[Dataset records]

"""

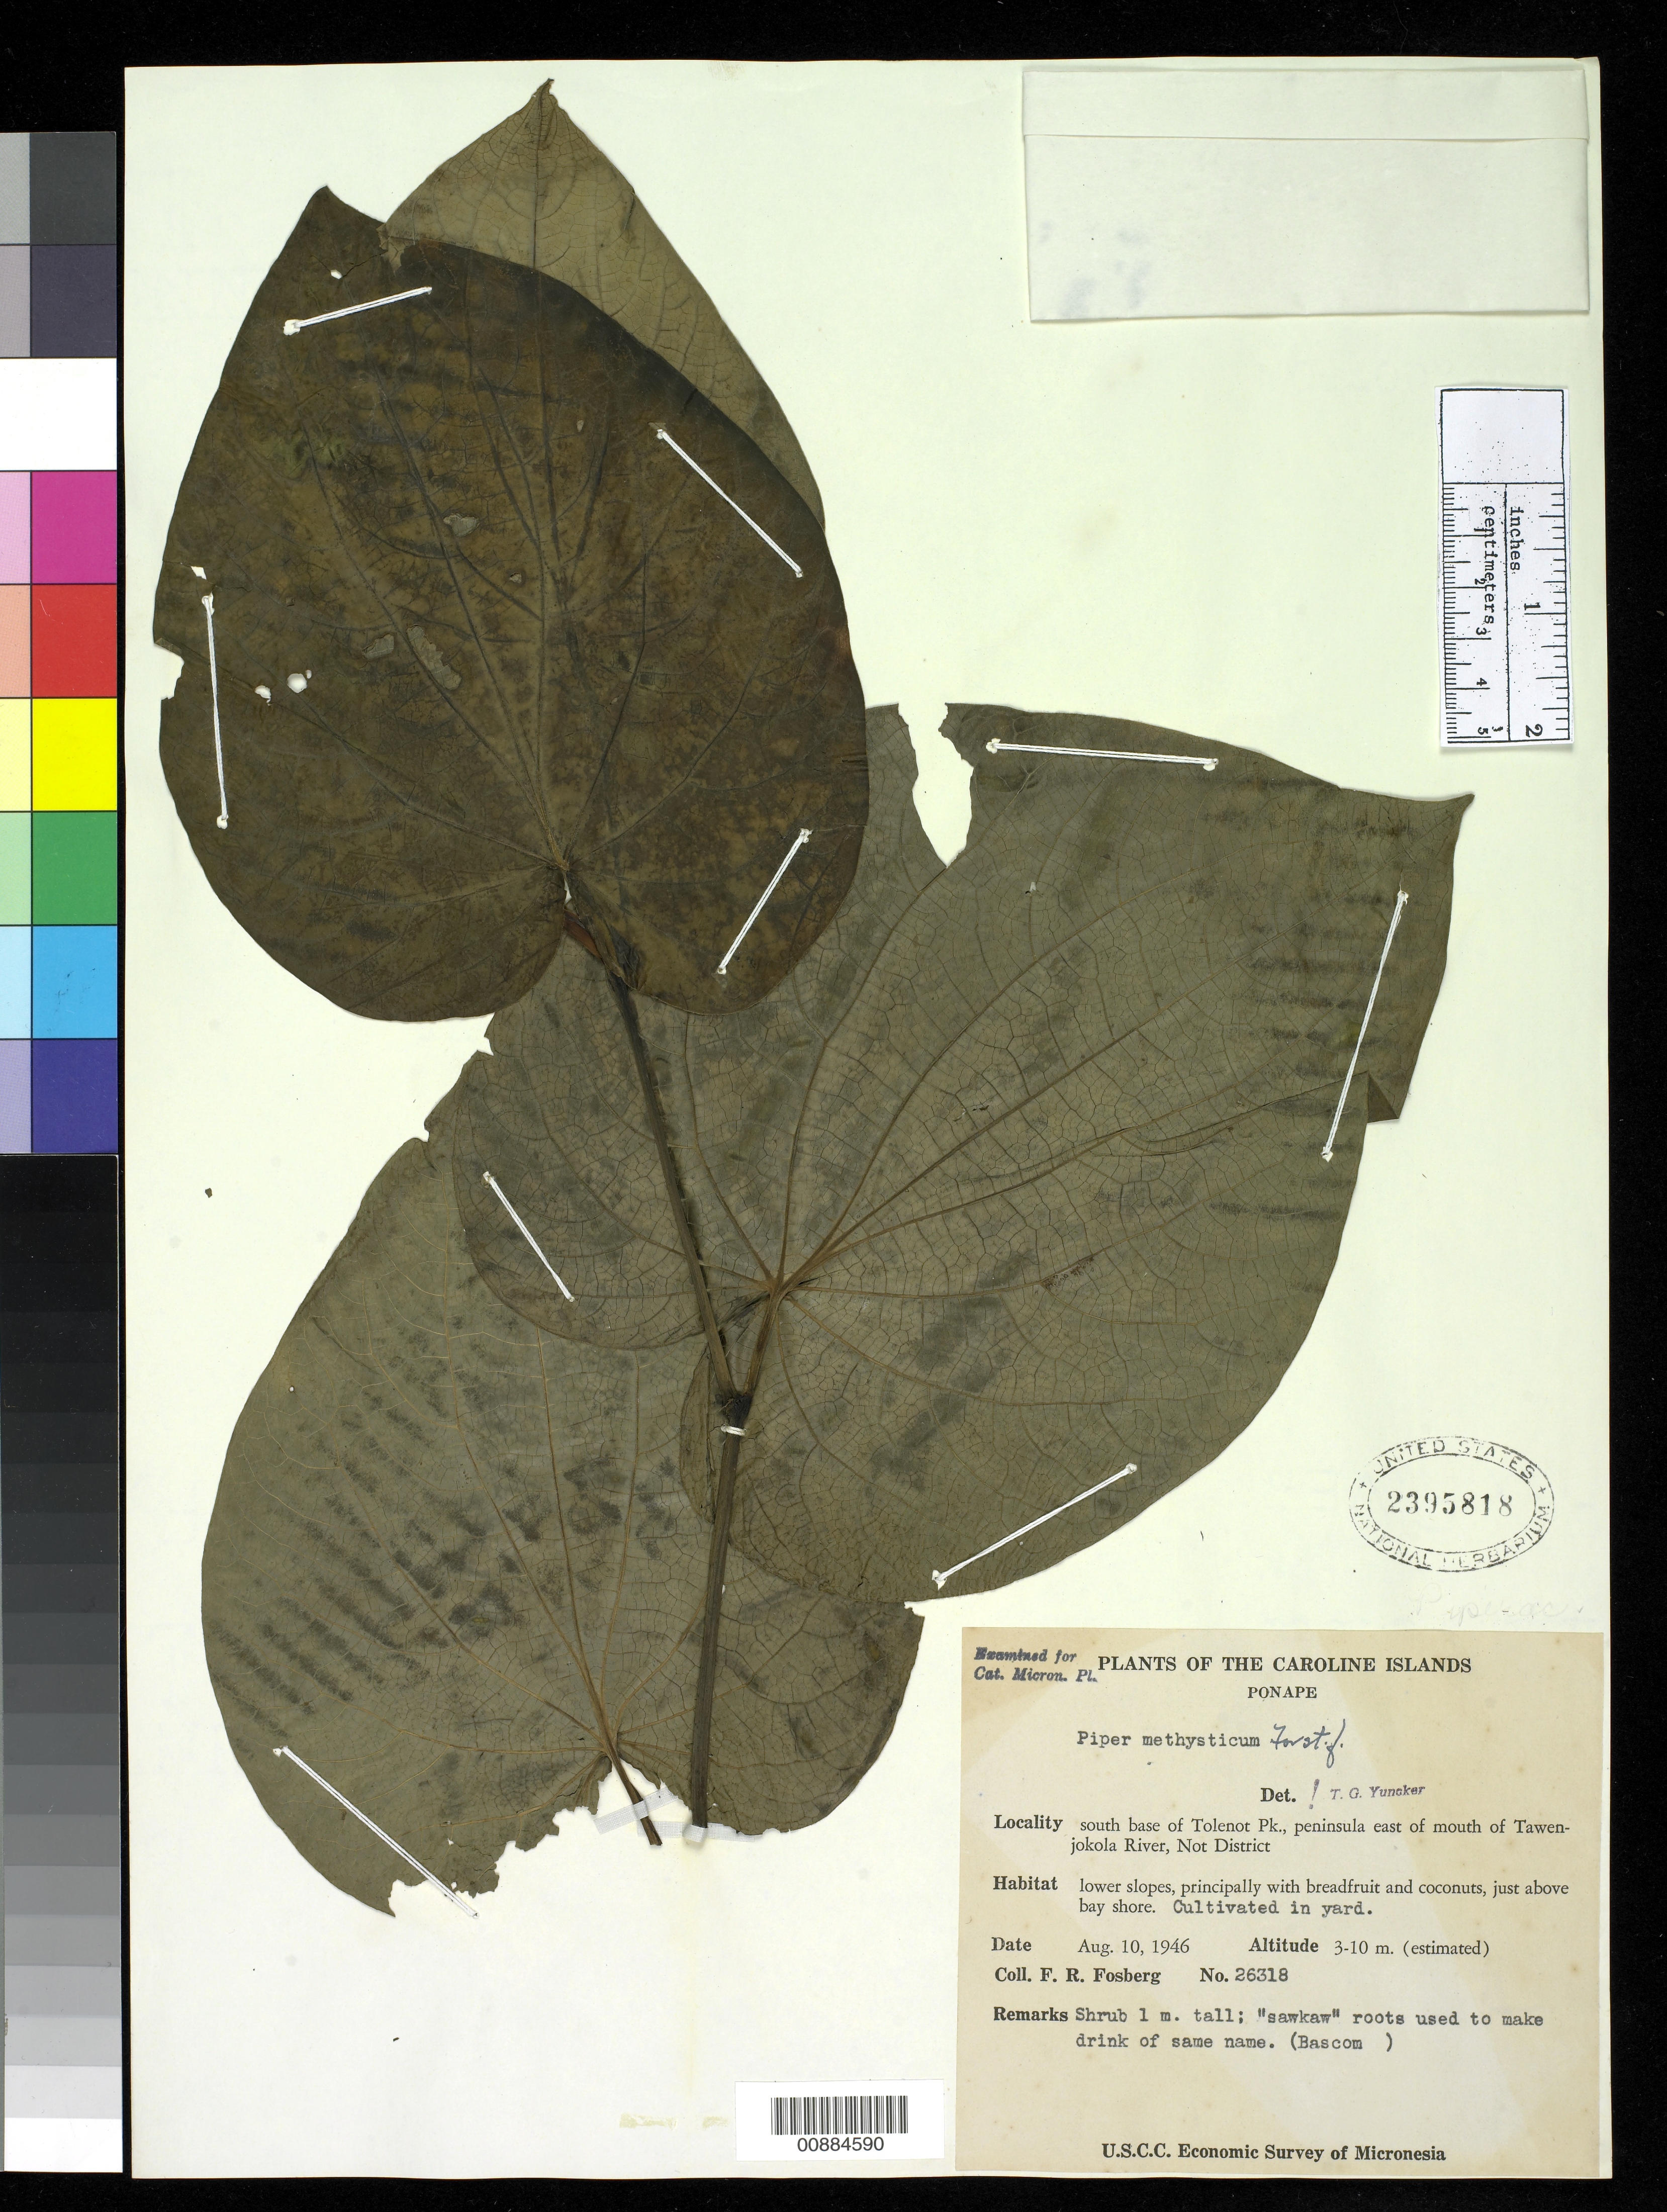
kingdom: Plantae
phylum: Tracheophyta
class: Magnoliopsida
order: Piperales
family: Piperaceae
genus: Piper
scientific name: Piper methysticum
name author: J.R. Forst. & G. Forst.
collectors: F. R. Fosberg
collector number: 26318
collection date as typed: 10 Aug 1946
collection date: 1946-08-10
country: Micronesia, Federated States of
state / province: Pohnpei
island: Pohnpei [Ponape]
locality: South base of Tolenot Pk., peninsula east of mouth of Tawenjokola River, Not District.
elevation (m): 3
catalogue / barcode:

"""

Stated problem
Can you reproduce the stretch from the line with "collector number: 26318" through the line with "locality: South base", substituting "date collected" for each "collection date" and leaving everything else as it is?

Solved problem
collector number: 26318
date collected as typed: 10 Aug 1946
date collected: 1946-08-10
country: Micronesia, Federated States of
state / province: Pohnpei
island: Pohnpei [Ponape]
locality: South base of Tolenot Pk., peninsula east of mouth of Tawenjokola River, Not District.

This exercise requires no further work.